** Required tasks **
a - Do the following statements agree with the Pantone opinion? Answer each with yes or no, and quote the deciding words from the opinion. (i) Frank Bruno was convicted by a jury. (ii) Levitt's agency kicked back half of the premium on each bail bond placed in the magistrates' offices. (iii) Mary Hupert corroborated Levitt's account as to Chesnos.
b - Name every attorney whom the Pantone opinion marks as having argued the case.
c - Please transcribe the passage of the Pantone opinion starting with "U.S. v. Pantone" and going on through "Albert C. Pantone.".

U.S. v. Pantone

Decision Date19 July 1979
Docket NumberNo. 78-1123,Nos. 78-1123,78-1123,s. 78-1123
Citation609 F.2d 675
Parties4 Fed. R. Evid. Serv. 1262 UNITED STATES of America v. Albert C. PANTONE, Appellant in*to 78-1128 and 78-1170.
CourtU.S. Court of Appeals — Third Circuit

Robert J. Cindrich, U. S. Atty., Jeffrey A. Manning (argued), Frederick W. Thieman (argued), James J. West, Asst. U. S. Attys., Pittsburgh, Pa., for appellee.

Harold Gondelman (argued), Gondelman, Baxter, Mansmann & McVerry, Pittsburgh, Pa., for appellant Albert C. Pantone.

Thomas A. Livingston (argued), Livingston, Miller, O'Malley & Clark, Pittsburgh, Pa., for appellants Frank Bruno and John Kumer.

Dennis J. Clark (argued), Livingston, Miller, O'Malley & Clark, Pittsburgh, Pa., for appellant William E. Downey.

Stanley W. Greenfield (argued), John W. Murtagh, Jr., Pittsburgh, Pa., for appellants John Chapas, Al Chesnos and Dominick Romano.

Before ADAMS, VAN DUSEN and GIBBONS, Circuit Judges.

OPINION OF THE COURT

GIBBONS, Circuit Judge:

Six appellants in this case appeal from the judgments of sentence imposed following their conviction by a jury of conspiracy to conduct the affairs of the Levitt bonding agency through a pattern of racketeering activity in violation of the Racketeer Influenced and Corrupt Organizations Act (RICO), 18 U.S.C. § 1962(d), and of the underlying substantive offense, a violation of 18 U.S.C. § 1962(c). The seventh appellant, Frank Bruno, entered a conditional plea of guilty to one count of conspiracy under the RICO statute at the close of the government's direct case. Appeals by other defendants tried separately on the same indictments were before us in United States v. McCann, 589 F.2d 1191 (3d Cir. 1978), and in United States v. Forsythe, 594 F.2d 947 (3d Cir. 1979). These appeals present the same issues which we considered in the McCann And Forsythe opinions, and those decisions are to a large extent dispositive. We affirm the convictions of Frank Bruno (No. 78-1124), John Chapas (No. 78-1125) and William C. Downey (No. 78-1127). We reverse and remand for a new trial in the appeals of Albert C. Pantone (No. 78-1123), Al Chesnos (No. 78-1126), Dominick Romano (No. 78-1128) and John Kumer (No. 78-1170).

The government's case against these appellants was substantially identical to that presented in McCann and Forsythe. Steven C. Levitt, who had pled guilty to a violation of 18 U.S.C. § 1962(d), was the government's principal witness. The nature of his evidence is set forth in detail in the McCann opinion. His testimony established that all seven defendants here were magistrates or justices of the peace responsible for fixing bail; that he operated a bail bond agency; that his agency had an arrangement with these magistrates to kick back to them one half of the premium on each bail bond placed in their offices; and that the seven defendants received kickbacks in instances where they fixed bail. Victor Kozlowski, a former bondsman at the Levitt Agency, confirmed Levitt's account in substantial part as to all defendants. Mary Hupert, formerly a secretary at the Agency, provided further corroboration as to Pantone, Bruno, Downey, Kumer and Chapas. Constable Eugene Benedik and FBI Special Agent Robert Hood presented further damaging testimony against Chesnos.

** Data block **

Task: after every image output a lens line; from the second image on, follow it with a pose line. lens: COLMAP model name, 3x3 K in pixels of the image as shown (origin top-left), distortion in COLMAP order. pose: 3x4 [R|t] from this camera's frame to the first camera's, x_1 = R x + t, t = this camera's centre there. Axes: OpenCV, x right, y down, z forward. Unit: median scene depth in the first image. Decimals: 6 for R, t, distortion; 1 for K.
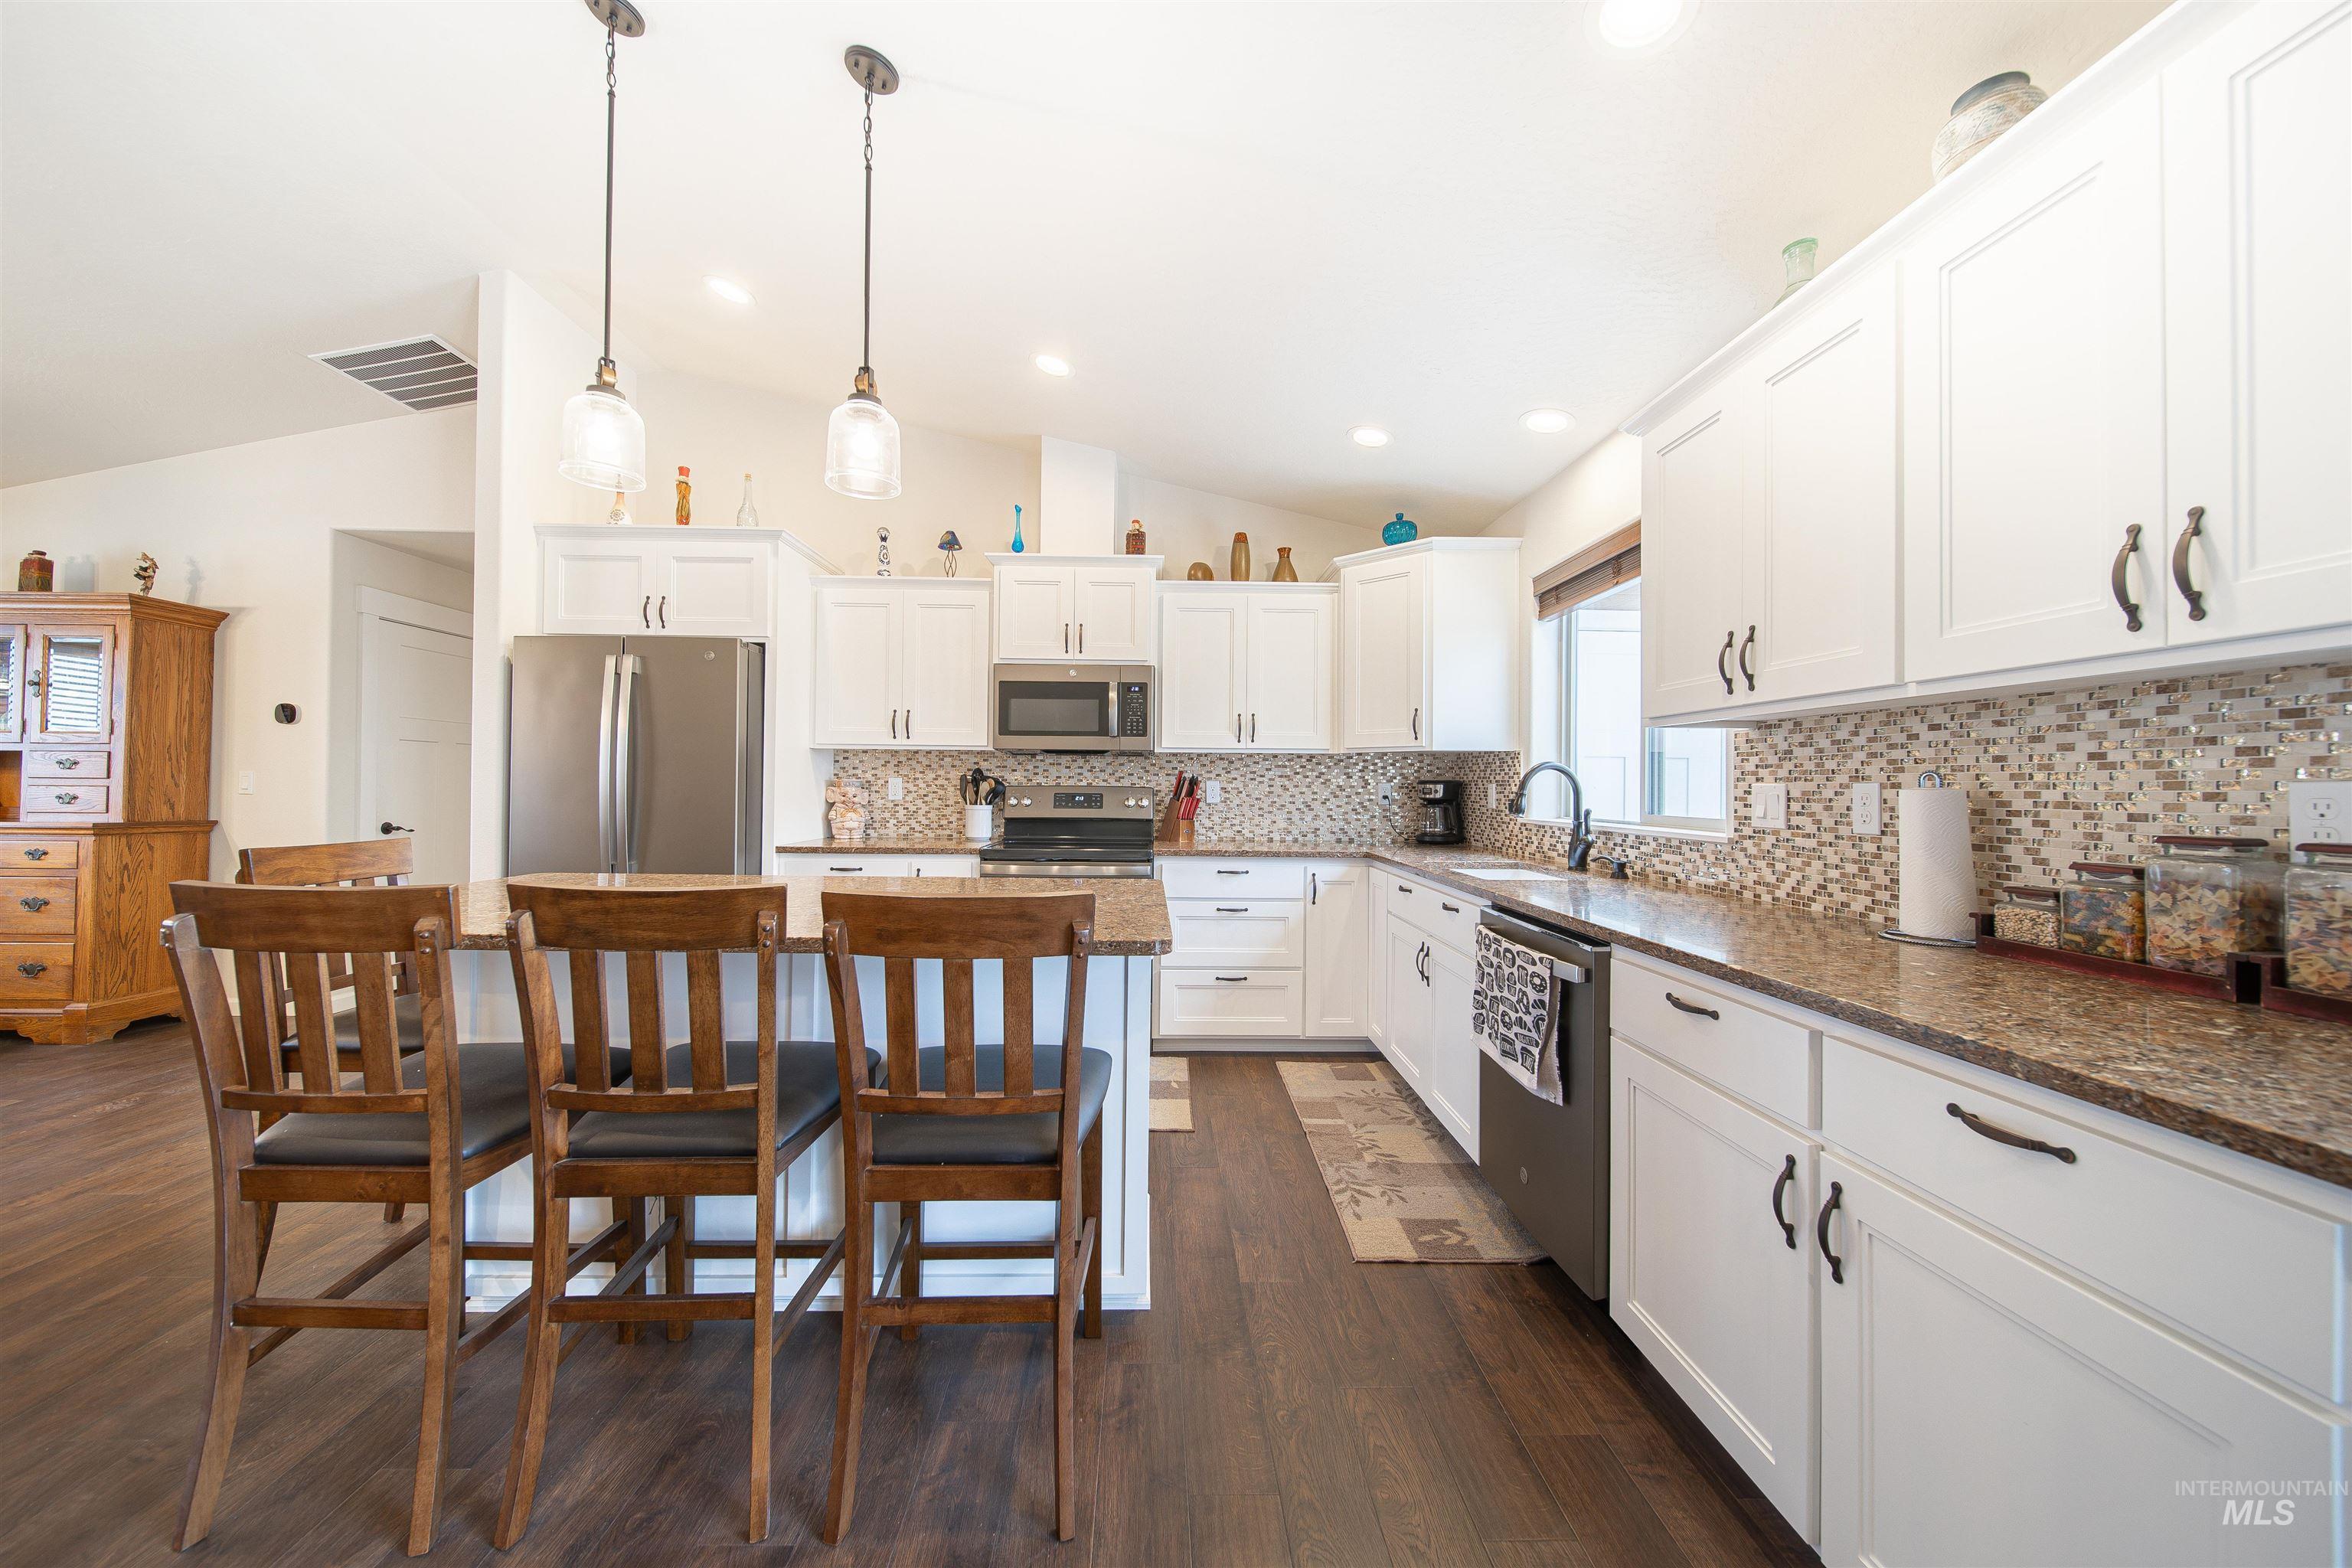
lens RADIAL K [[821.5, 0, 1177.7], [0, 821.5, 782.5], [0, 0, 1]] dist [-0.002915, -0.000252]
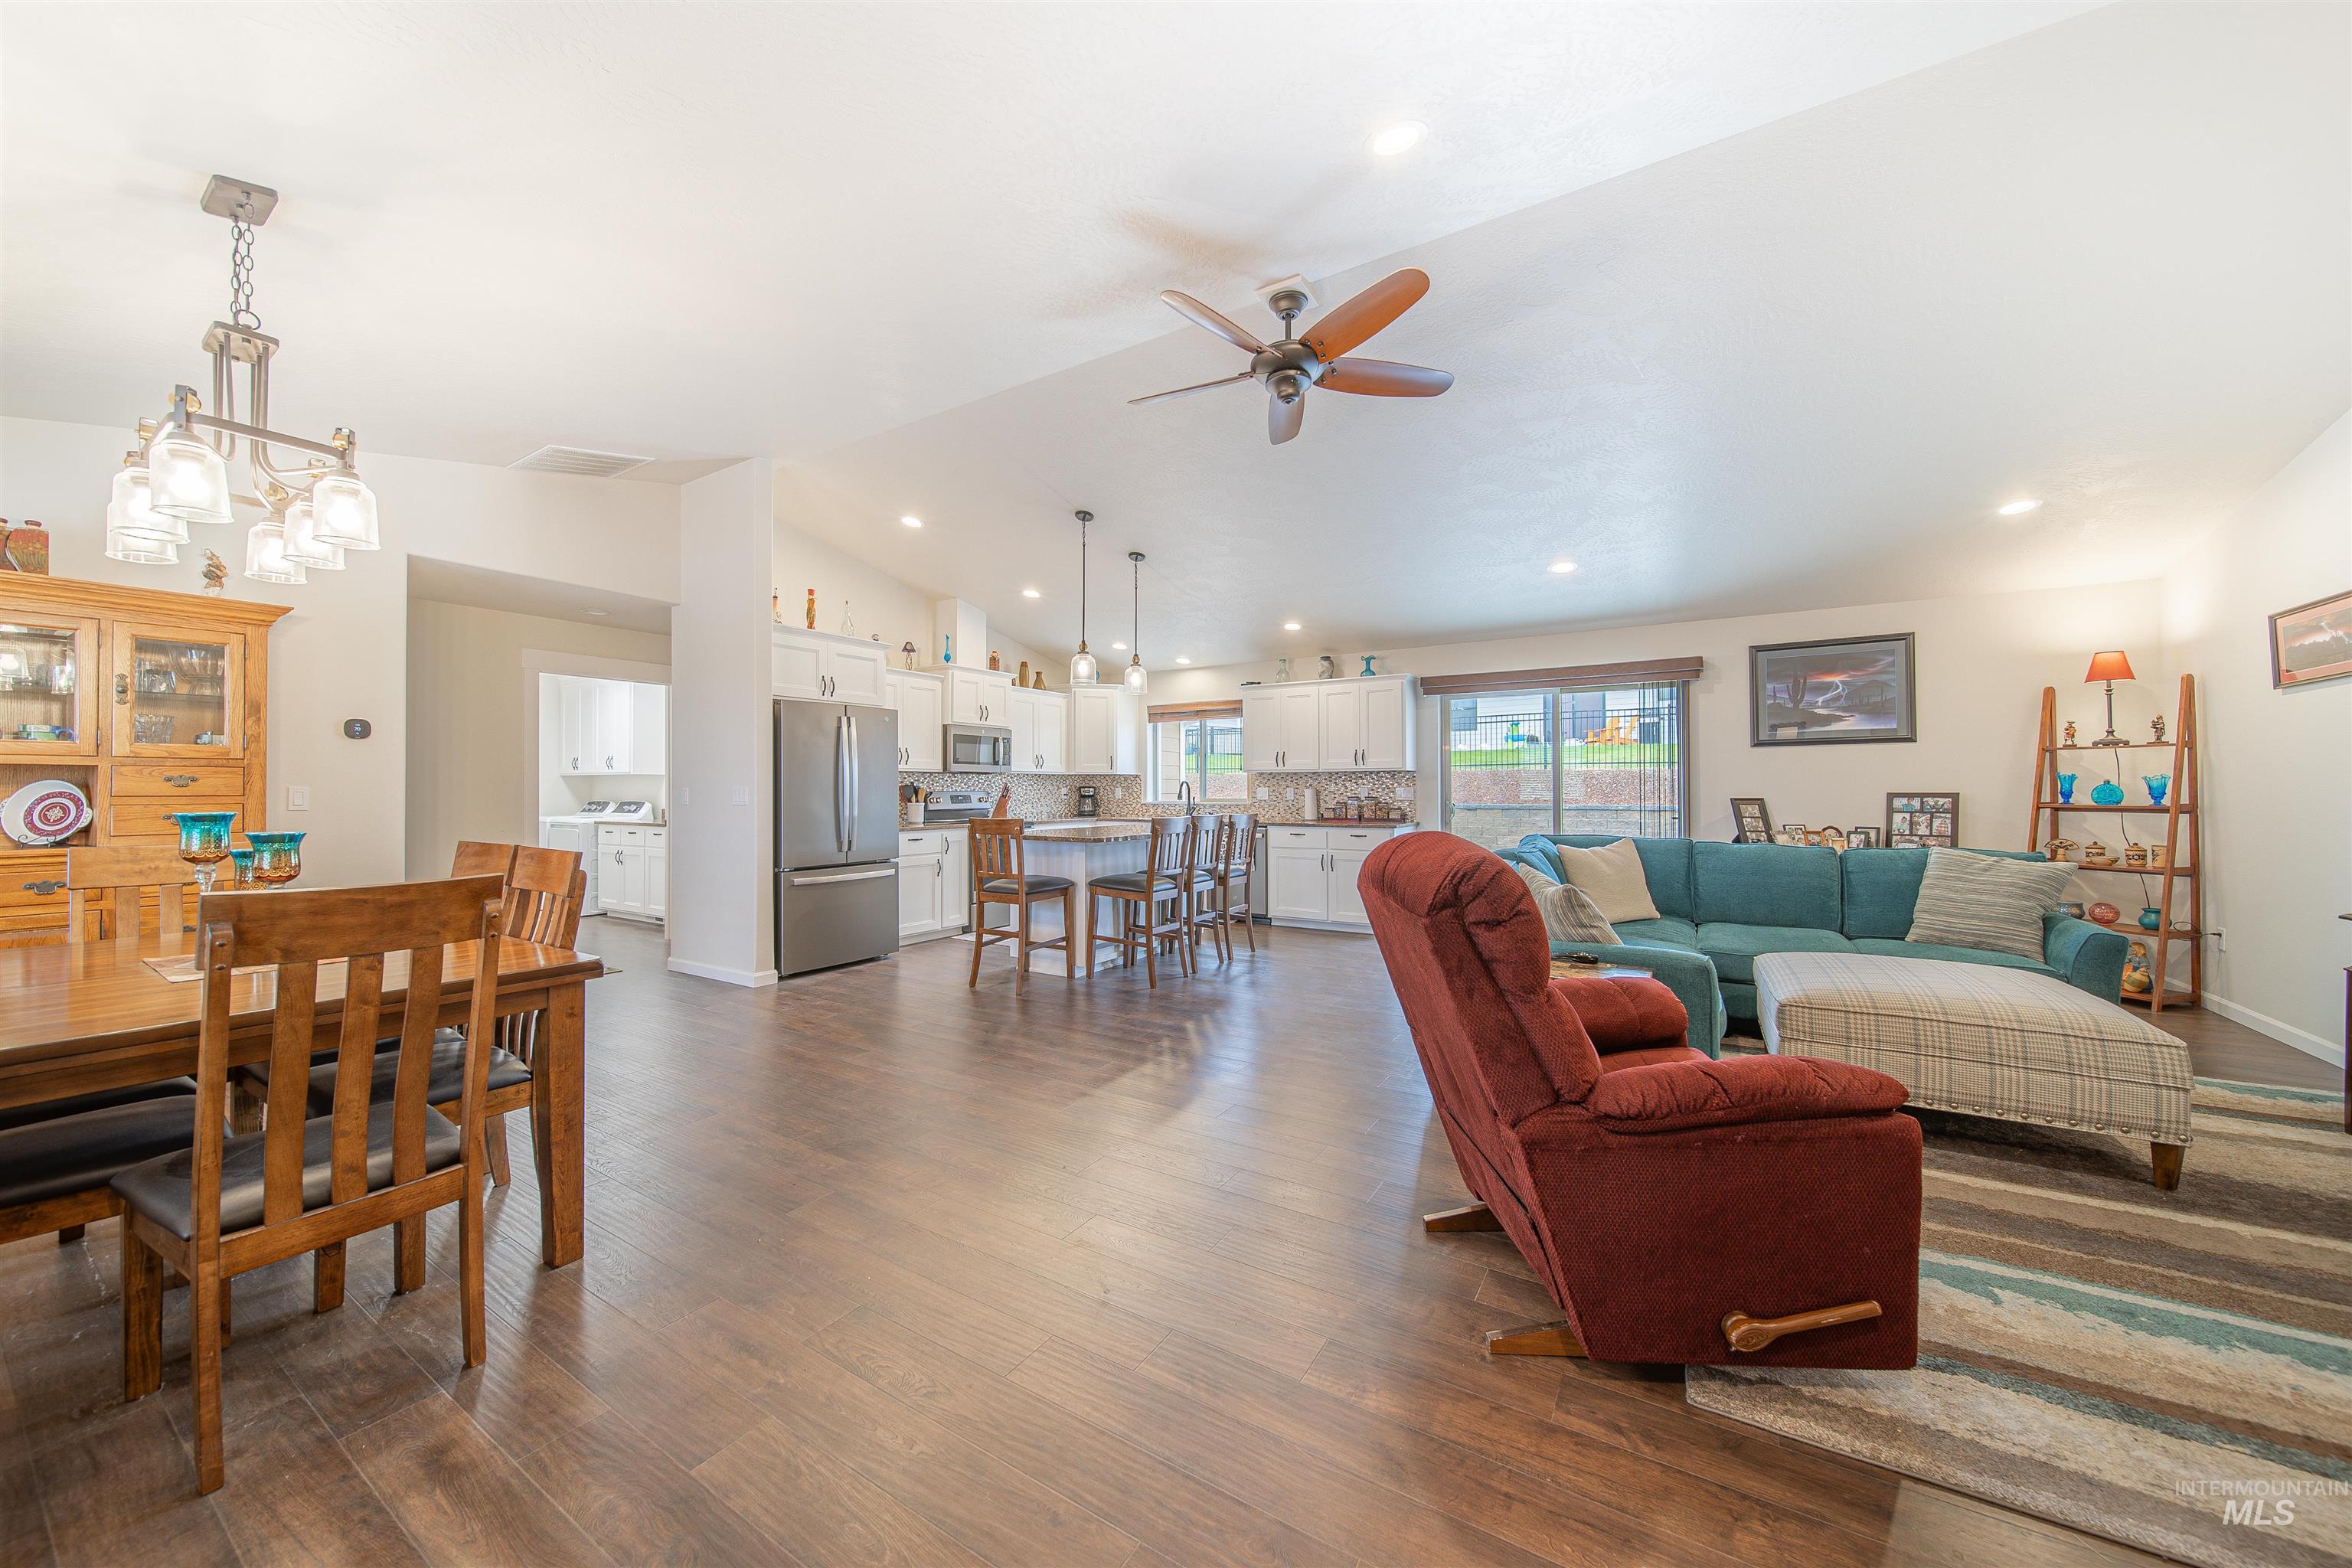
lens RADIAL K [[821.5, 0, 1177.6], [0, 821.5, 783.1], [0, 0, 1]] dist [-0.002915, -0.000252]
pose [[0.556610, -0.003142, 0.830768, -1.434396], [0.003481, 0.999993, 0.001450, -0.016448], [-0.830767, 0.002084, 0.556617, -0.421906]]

** Solutions **
a -
(i) No: "The seventh appellant, Frank Bruno, entered a conditional plea of guilty to one count of conspiracy under the RICO statute at the close of the government's direct case."
(ii) Yes: "his agency had an arrangement with these magistrates to kick back to them one half of the premium on each bail bond placed in their offices"
(iii) No: "Mary Hupert, formerly a secretary at the Agency, provided further corroboration as to Pantone, Bruno, Downey, Kumer and Chapas."

b -
Jeffrey A. Manning
Frederick W. Thieman
Harold Gondelman
Thomas A. Livingston
Dennis J. Clark
Stanley W. Greenfield

c -
U.S. v. Pantone

Decision Date19 July 1979
Docket NumberNo. 78-1123,Nos. 78-1123,78-1123,s. 78-1123
Citation609 F.2d 675
Parties4 Fed. R. Evid. Serv. 1262 UNITED STATES of America v. Albert C. PANTONE, Appellant in*to 78-1128 and 78-1170.
CourtU.S. Court of Appeals — Third Circuit

Robert J. Cindrich, U. S. Atty., Jeffrey A. Manning (argued), Frederick W. Thieman (argued), James J. West, Asst. U. S. Attys., Pittsburgh, Pa., for appellee.

Harold Gondelman (argued), Gondelman, Baxter, Mansmann & McVerry, Pittsburgh, Pa., for appellant Albert C. Pantone.